In 1878, a Greek monk, Kalinikos, settled here and restored the monastery, finishing it in 1901 with the assistance of the Jerusalem Patriarchate.

====St John (Iacob) the Romanian====
Romanian monk-priest, Father Ioan (John), born Ilie Iacob in 1913, left the Romanian skete on the River Jordan where he had been abbot since 1947, and moved in 1952 to the Monastery of Saint George of Choziba together with his attendant and disciple, Ioanichie Pârâială. Following summer, the two retreated to the nearby Cave of St Anne, which Father John never left again. Affected by illness, he died seven years later, in 1960. In 1992 he was declared a saint by the Romanian Orthodox Patriarchate and in 2016 he was officially recognised as such by the Greek Orthodox Patriarchate of Jerusalem.

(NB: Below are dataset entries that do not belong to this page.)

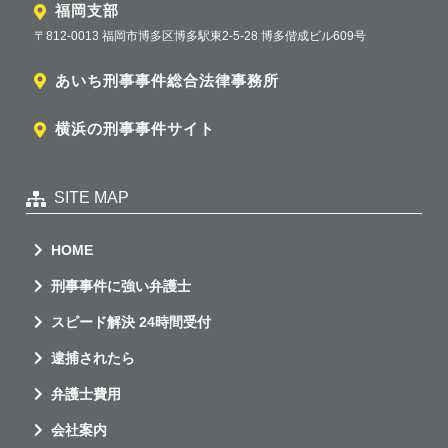
福岡支部
〒812-0013 福岡市博多区博多駅東2-5-28 博多偕成ビル609号
あいち刑事事件総合法律事務所
横浜の刑事事件サイト
SITE MAP
HOME
刑事事件に強い弁護士
スピード解決 24時間受付
逮捕されたら
弁護士費用
会社案内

His name was added to the official name of the monastery. His relics are in the chapel of the main monastery's church, next to the relics of Saints John of Thebes and Saint George of Choziba. He is known as Saint John (Iacob) the New Chozevite; Saint John the Romanian; or Saint John of Neamț.

====Father Germanos (Tsibouktzakis)====
Father Germanos came to St George's in 1993 and lived there until he was killed by Arab terrorists during the Second Intifada in 2001. For many years he was the sole occupant of the monastery, of which he was named abbot in 2000. Emulating the Wadi Qelt monks of late antiquity, Father Germanos offered hospitality to visitors, improved the stone path used by pilgrims to climb up to the monastery, repaired the aqueducts, and improved the gardens of shade and olive trees.

==Religious traditions and relics==
The traditions attached to the monastery include a visit by Elijah en route to the Sinai Peninsula, and St. Joachim, whose wife Anne was infertile, weeping here when an angel announced to him the news of Mary's conception.

Relics of the three saints closely associated with Choziba – John of Thebes, George of Choziba and St John (Iacob) the New Chozebite – are kept in the monastery's main church.

The bones and skulls of the martyred monks killed by the Persians in 614 CE are kept today in a chapel outside the monastery walls.